> Information given:
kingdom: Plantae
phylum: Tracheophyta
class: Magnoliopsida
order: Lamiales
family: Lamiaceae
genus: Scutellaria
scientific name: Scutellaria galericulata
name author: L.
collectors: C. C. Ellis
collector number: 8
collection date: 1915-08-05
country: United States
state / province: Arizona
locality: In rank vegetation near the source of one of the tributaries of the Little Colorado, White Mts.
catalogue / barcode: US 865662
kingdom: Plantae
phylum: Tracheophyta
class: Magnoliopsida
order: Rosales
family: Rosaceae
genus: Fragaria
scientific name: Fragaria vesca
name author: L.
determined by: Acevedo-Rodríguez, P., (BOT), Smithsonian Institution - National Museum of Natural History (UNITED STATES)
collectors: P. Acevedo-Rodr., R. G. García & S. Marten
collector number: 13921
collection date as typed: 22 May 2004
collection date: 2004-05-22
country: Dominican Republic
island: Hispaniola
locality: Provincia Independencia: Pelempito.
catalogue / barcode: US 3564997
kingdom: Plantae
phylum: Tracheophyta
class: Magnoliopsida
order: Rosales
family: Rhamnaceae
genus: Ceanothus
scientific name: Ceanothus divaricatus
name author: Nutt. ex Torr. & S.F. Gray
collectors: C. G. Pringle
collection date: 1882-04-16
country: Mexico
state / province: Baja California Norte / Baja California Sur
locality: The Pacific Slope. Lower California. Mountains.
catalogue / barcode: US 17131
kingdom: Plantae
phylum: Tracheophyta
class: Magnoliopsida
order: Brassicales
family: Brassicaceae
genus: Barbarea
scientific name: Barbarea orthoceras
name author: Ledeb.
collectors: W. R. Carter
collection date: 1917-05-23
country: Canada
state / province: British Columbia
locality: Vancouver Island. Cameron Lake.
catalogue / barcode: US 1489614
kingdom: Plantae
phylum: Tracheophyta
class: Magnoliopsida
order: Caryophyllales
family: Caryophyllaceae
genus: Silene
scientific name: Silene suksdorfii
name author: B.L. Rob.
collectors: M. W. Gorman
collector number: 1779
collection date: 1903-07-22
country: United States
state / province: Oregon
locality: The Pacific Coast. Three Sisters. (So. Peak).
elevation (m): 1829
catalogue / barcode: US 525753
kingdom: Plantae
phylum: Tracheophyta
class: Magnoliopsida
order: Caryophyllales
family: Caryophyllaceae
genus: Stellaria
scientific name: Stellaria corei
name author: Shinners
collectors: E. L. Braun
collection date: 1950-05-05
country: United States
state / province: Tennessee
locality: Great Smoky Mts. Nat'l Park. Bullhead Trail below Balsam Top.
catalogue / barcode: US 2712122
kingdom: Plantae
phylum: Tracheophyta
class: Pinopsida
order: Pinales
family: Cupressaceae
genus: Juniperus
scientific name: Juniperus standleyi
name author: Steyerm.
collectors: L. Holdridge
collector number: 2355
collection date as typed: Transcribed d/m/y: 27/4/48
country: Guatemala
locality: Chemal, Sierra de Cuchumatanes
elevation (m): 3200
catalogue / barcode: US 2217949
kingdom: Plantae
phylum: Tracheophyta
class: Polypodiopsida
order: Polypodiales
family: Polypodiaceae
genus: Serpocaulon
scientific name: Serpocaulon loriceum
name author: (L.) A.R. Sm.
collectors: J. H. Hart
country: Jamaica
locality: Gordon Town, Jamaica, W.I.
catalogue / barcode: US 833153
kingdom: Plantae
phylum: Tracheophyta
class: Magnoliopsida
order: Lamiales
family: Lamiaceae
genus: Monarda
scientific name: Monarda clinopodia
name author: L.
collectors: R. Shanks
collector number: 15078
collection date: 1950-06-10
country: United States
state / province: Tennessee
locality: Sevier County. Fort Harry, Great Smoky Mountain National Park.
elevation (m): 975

> Exercise aim: Give all of the records again, swapping "locality" for "site" wherever it appears and leaving everything else unchanged.

> Answer for the task:
kingdom: Plantae
phylum: Tracheophyta
class: Magnoliopsida
order: Lamiales
family: Lamiaceae
genus: Scutellaria
scientific name: Scutellaria galericulata
name author: L.
collectors: C. C. Ellis
collector number: 8
collection date: 1915-08-05
country: United States
state / province: Arizona
site: In rank vegetation near the source of one of the tributaries of the Little Colorado, White Mts.
catalogue / barcode: US 865662
kingdom: Plantae
phylum: Tracheophyta
class: Magnoliopsida
order: Rosales
family: Rosaceae
genus: Fragaria
scientific name: Fragaria vesca
name author: L.
determined by: Acevedo-Rodríguez, P., (BOT), Smithsonian Institution - National Museum of Natural History (UNITED STATES)
collectors: P. Acevedo-Rodr., R. G. García & S. Marten
collector number: 13921
collection date as typed: 22 May 2004
collection date: 2004-05-22
country: Dominican Republic
island: Hispaniola
site: Provincia Independencia: Pelempito.
catalogue / barcode: US 3564997
kingdom: Plantae
phylum: Tracheophyta
class: Magnoliopsida
order: Rosales
family: Rhamnaceae
genus: Ceanothus
scientific name: Ceanothus divaricatus
name author: Nutt. ex Torr. & S.F. Gray
collectors: C. G. Pringle
collection date: 1882-04-16
country: Mexico
state / province: Baja California Norte / Baja California Sur
site: The Pacific Slope. Lower California. Mountains.
catalogue / barcode: US 17131
kingdom: Plantae
phylum: Tracheophyta
class: Magnoliopsida
order: Brassicales
family: Brassicaceae
genus: Barbarea
scientific name: Barbarea orthoceras
name author: Ledeb.
collectors: W. R. Carter
collection date: 1917-05-23
country: Canada
state / province: British Columbia
site: Vancouver Island. Cameron Lake.
catalogue / barcode: US 1489614
kingdom: Plantae
phylum: Tracheophyta
class: Magnoliopsida
order: Caryophyllales
family: Caryophyllaceae
genus: Silene
scientific name: Silene suksdorfii
name author: B.L. Rob.
collectors: M. W. Gorman
collector number: 1779
collection date: 1903-07-22
country: United States
state / province: Oregon
site: The Pacific Coast. Three Sisters. (So. Peak).
elevation (m): 1829
catalogue / barcode: US 525753
kingdom: Plantae
phylum: Tracheophyta
class: Magnoliopsida
order: Caryophyllales
family: Caryophyllaceae
genus: Stellaria
scientific name: Stellaria corei
name author: Shinners
collectors: E. L. Braun
collection date: 1950-05-05
country: United States
state / province: Tennessee
site: Great Smoky Mts. Nat'l Park. Bullhead Trail below Balsam Top.
catalogue / barcode: US 2712122
kingdom: Plantae
phylum: Tracheophyta
class: Pinopsida
order: Pinales
family: Cupressaceae
genus: Juniperus
scientific name: Juniperus standleyi
name author: Steyerm.
collectors: L. Holdridge
collector number: 2355
collection date as typed: Transcribed d/m/y: 27/4/48
country: Guatemala
site: Chemal, Sierra de Cuchumatanes
elevation (m): 3200
catalogue / barcode: US 2217949
kingdom: Plantae
phylum: Tracheophyta
class: Polypodiopsida
order: Polypodiales
family: Polypodiaceae
genus: Serpocaulon
scientific name: Serpocaulon loriceum
name author: (L.) A.R. Sm.
collectors: J. H. Hart
country: Jamaica
site: Gordon Town, Jamaica, W.I.
catalogue / barcode: US 833153
kingdom: Plantae
phylum: Tracheophyta
class: Magnoliopsida
order: Lamiales
family: Lamiaceae
genus: Monarda
scientific name: Monarda clinopodia
name author: L.
collectors: R. Shanks
collector number: 15078
collection date: 1950-06-10
country: United States
state / province: Tennessee
site: Sevier County. Fort Harry, Great Smoky Mountain National Park.
elevation (m): 975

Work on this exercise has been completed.